[Task inputs]:
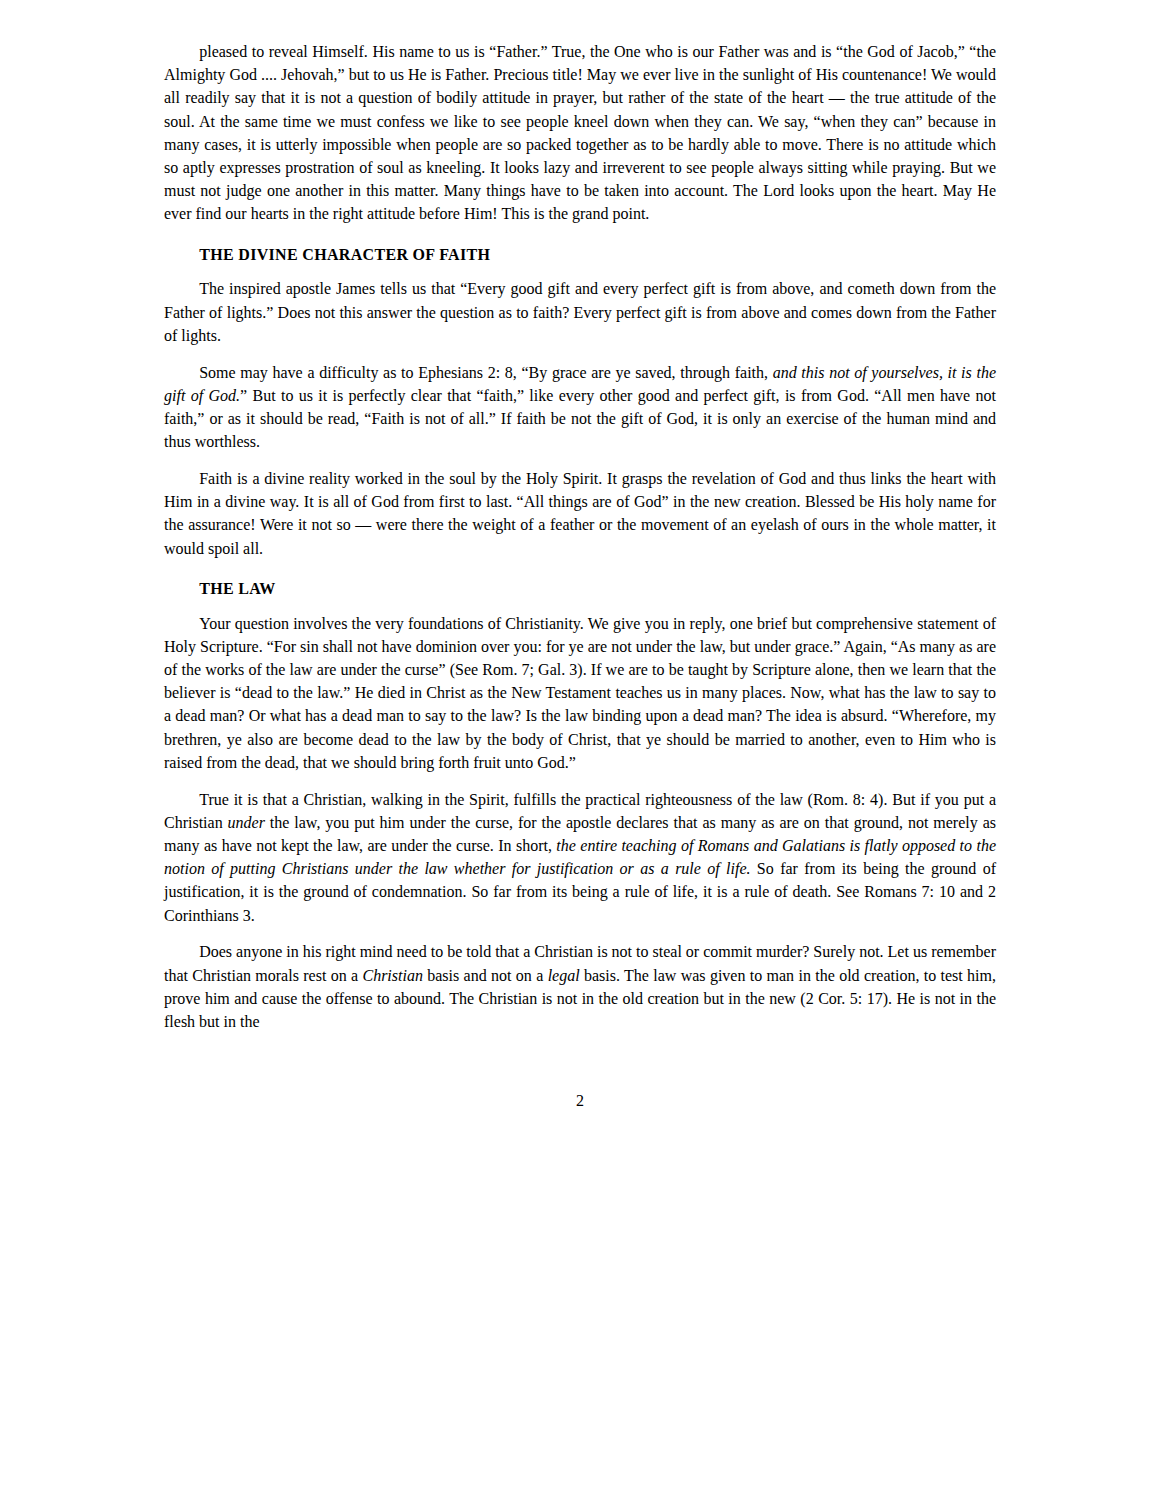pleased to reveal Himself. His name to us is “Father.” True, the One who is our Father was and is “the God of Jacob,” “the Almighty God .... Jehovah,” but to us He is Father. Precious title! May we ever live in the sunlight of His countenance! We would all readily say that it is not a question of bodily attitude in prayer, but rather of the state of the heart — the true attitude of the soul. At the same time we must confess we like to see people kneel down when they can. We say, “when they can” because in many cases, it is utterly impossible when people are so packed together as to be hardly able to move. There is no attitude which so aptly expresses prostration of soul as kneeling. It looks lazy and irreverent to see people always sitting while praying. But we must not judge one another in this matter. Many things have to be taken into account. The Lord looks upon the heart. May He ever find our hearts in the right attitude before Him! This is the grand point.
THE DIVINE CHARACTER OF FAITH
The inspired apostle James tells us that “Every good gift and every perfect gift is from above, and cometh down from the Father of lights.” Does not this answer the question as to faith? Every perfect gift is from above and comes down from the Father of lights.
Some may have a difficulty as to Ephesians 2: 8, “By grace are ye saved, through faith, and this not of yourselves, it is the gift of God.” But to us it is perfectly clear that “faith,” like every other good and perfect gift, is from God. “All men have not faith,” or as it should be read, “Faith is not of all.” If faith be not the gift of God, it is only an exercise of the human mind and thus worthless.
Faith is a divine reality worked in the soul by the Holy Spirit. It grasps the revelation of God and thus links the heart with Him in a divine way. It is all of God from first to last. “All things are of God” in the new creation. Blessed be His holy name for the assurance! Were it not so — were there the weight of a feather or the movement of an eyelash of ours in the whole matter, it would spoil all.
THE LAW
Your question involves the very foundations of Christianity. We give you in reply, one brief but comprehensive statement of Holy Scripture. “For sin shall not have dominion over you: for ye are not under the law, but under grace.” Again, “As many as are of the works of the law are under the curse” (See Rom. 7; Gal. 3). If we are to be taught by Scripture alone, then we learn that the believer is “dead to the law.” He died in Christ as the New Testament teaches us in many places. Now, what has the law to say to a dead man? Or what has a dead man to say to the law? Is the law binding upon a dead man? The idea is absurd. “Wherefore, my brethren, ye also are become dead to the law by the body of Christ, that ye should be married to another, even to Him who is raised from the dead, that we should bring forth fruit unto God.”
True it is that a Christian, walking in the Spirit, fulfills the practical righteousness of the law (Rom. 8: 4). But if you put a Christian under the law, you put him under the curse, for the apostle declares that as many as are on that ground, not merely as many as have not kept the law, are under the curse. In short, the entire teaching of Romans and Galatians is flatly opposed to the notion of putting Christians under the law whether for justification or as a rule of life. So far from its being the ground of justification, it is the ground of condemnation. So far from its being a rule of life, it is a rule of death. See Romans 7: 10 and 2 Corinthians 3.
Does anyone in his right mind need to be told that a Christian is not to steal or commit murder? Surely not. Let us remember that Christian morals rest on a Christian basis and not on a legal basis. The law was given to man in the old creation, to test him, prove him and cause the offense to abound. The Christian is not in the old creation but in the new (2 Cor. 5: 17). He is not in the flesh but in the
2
==
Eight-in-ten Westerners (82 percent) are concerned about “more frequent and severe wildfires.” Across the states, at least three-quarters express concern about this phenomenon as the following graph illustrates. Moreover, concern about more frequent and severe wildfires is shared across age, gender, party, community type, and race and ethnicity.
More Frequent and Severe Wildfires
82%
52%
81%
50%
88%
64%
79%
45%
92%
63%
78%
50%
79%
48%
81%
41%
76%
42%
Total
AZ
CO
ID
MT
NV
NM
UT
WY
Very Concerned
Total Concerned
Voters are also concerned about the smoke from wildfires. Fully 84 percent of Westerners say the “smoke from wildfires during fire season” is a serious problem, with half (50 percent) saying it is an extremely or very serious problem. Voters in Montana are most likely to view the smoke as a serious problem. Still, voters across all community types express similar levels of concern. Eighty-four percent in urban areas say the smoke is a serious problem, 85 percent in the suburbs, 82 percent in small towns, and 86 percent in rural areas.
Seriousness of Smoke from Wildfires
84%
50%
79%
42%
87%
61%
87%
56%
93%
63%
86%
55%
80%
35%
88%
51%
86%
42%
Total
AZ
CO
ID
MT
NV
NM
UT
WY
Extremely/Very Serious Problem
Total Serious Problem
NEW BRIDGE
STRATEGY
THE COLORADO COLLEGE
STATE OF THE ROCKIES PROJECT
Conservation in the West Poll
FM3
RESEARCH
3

[Goal of the exercise]: Scan the listing above, and wherever a line holds the string "Total", copy that line.

[Answer section]:
Total
Total Concerned
Total
Total Serious Problem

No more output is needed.